▶ [Instructions to follow]: Quote every line of the listing below word for word, but leave out the pictures.

[Begin Extracted material]

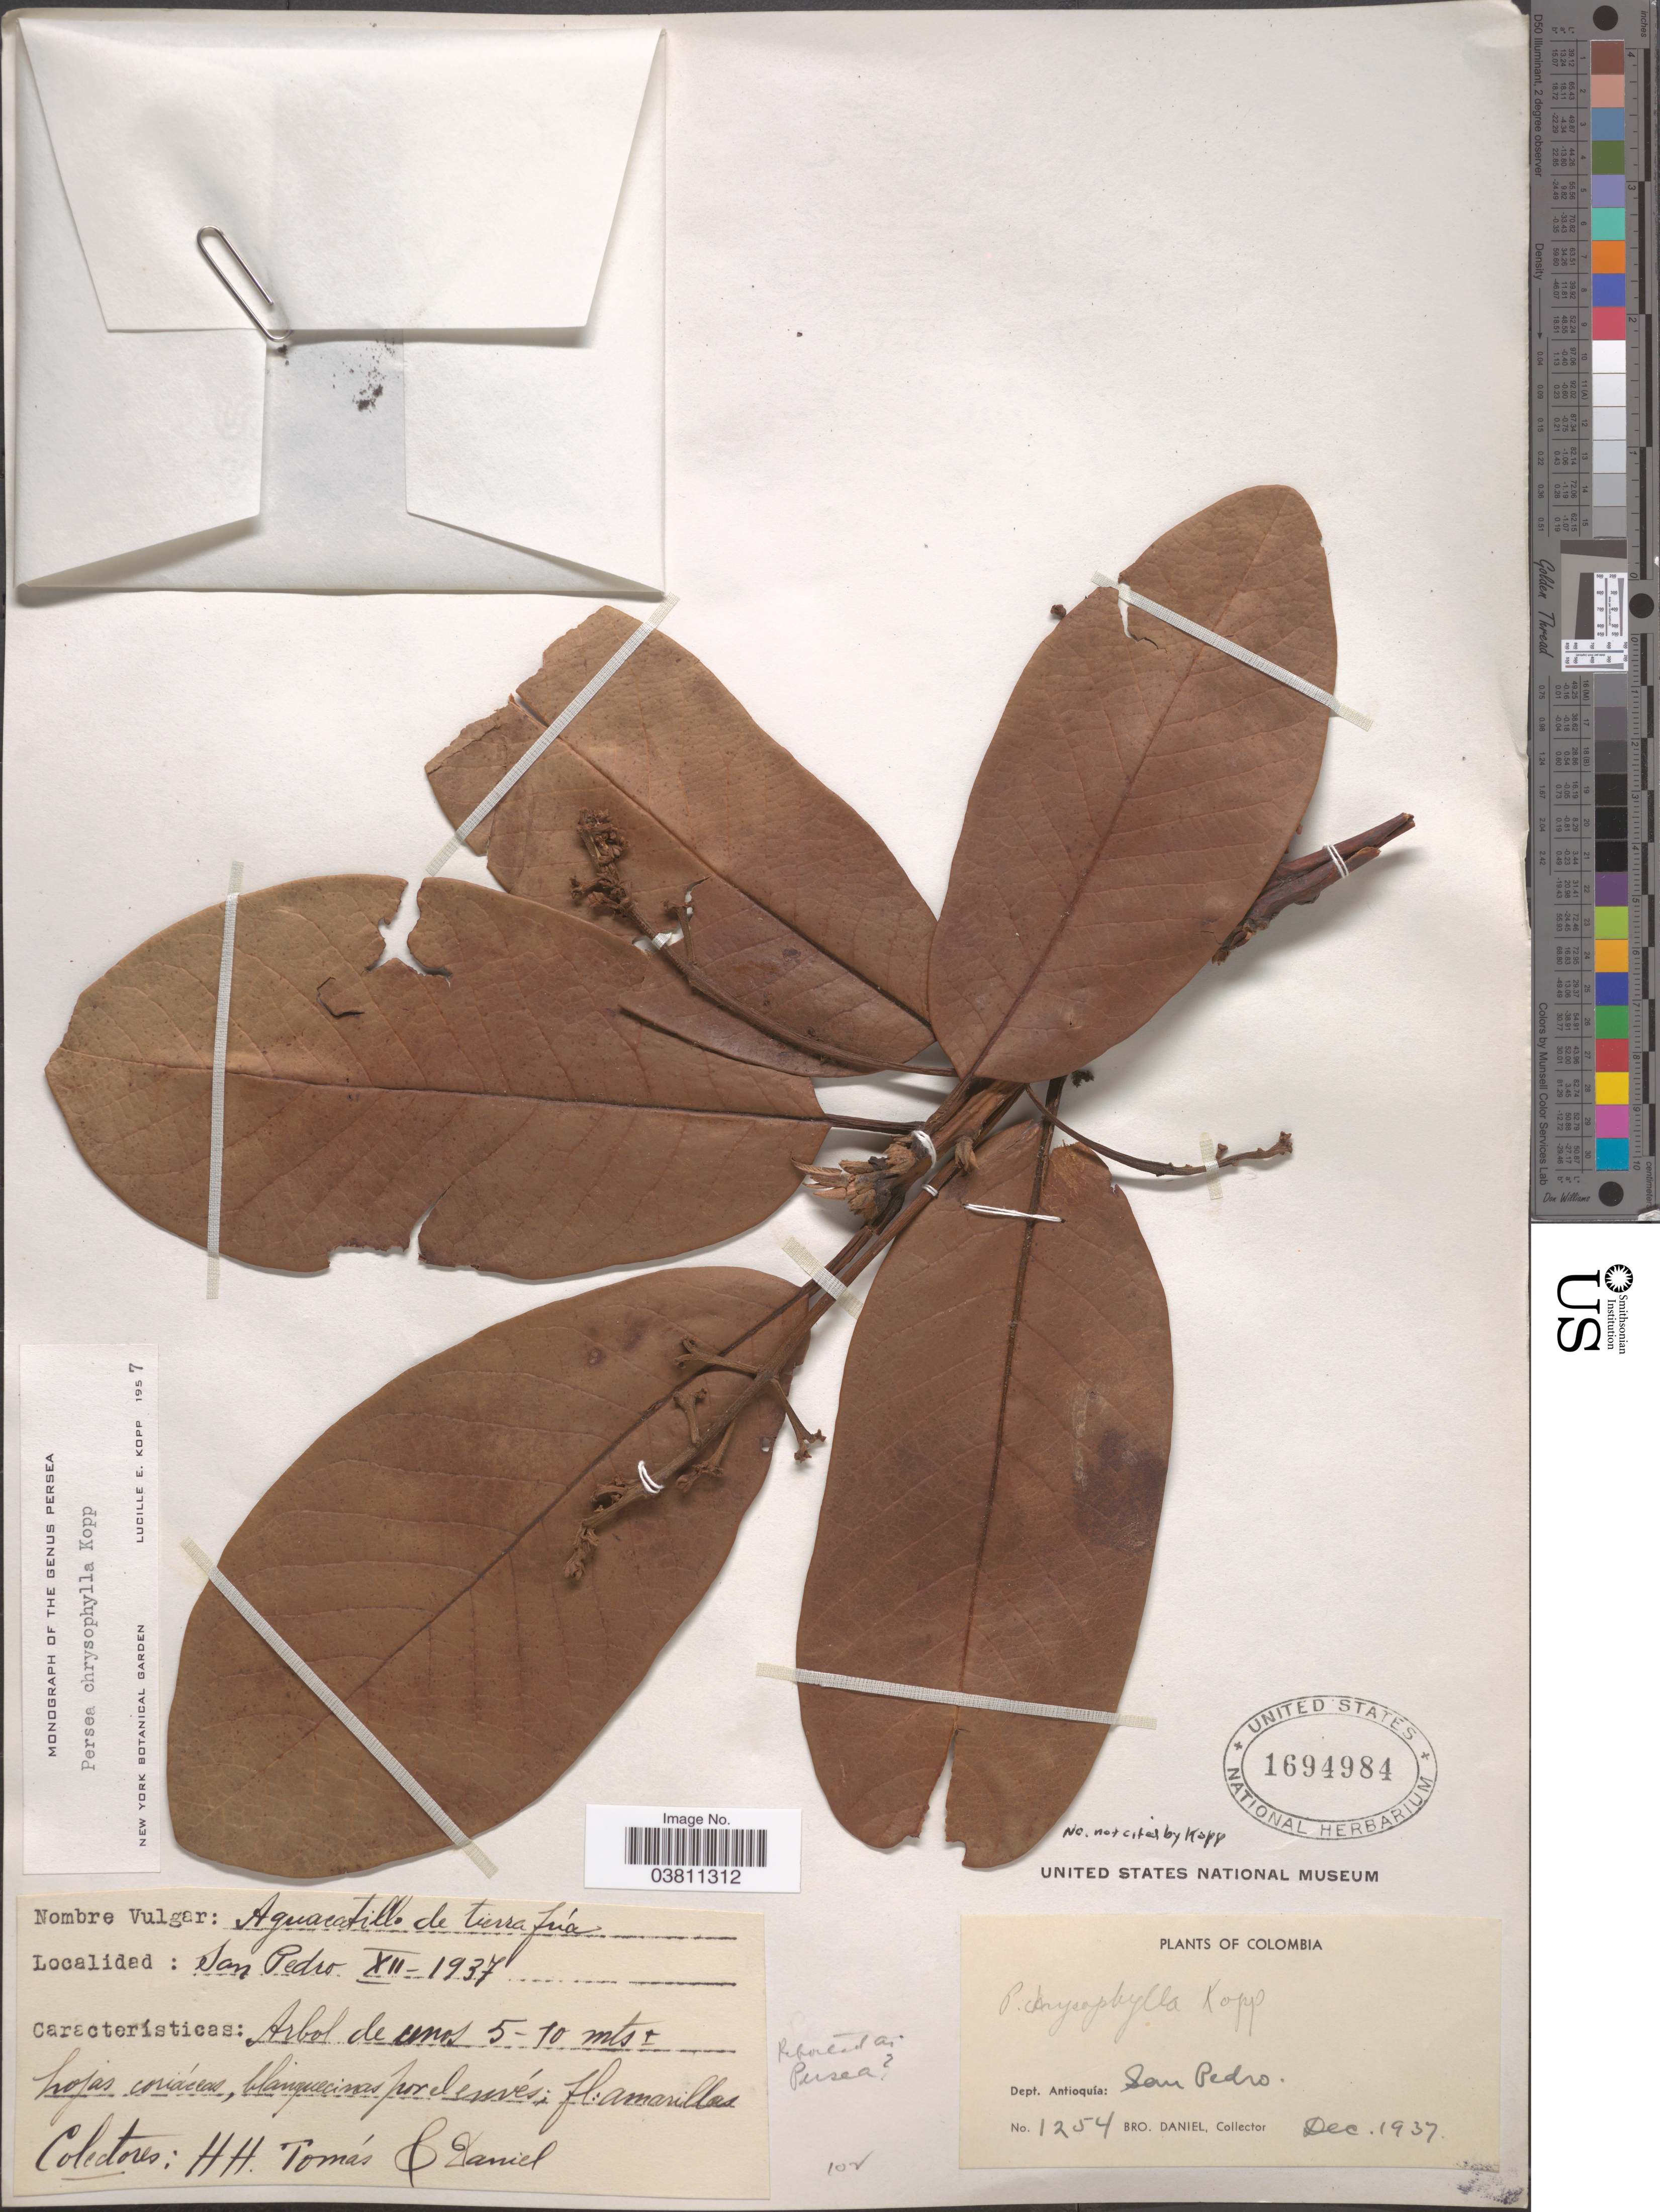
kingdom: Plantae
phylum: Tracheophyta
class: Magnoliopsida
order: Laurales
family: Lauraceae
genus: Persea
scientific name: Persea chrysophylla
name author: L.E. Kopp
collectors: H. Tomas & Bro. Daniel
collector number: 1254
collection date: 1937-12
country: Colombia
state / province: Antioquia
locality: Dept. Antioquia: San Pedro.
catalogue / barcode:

[End Extracted material]

▶ [Answer to this exercise]:
kingdom: Plantae
phylum: Tracheophyta
class: Magnoliopsida
order: Laurales
family: Lauraceae
genus: Persea
scientific name: Persea chrysophylla
name author: L.E. Kopp
collectors: H. Tomas & Bro. Daniel
collector number: 1254
collection date: 1937-12
country: Colombia
state / province: Antioquia
locality: Dept. Antioquia: San Pedro.
catalogue / barcode:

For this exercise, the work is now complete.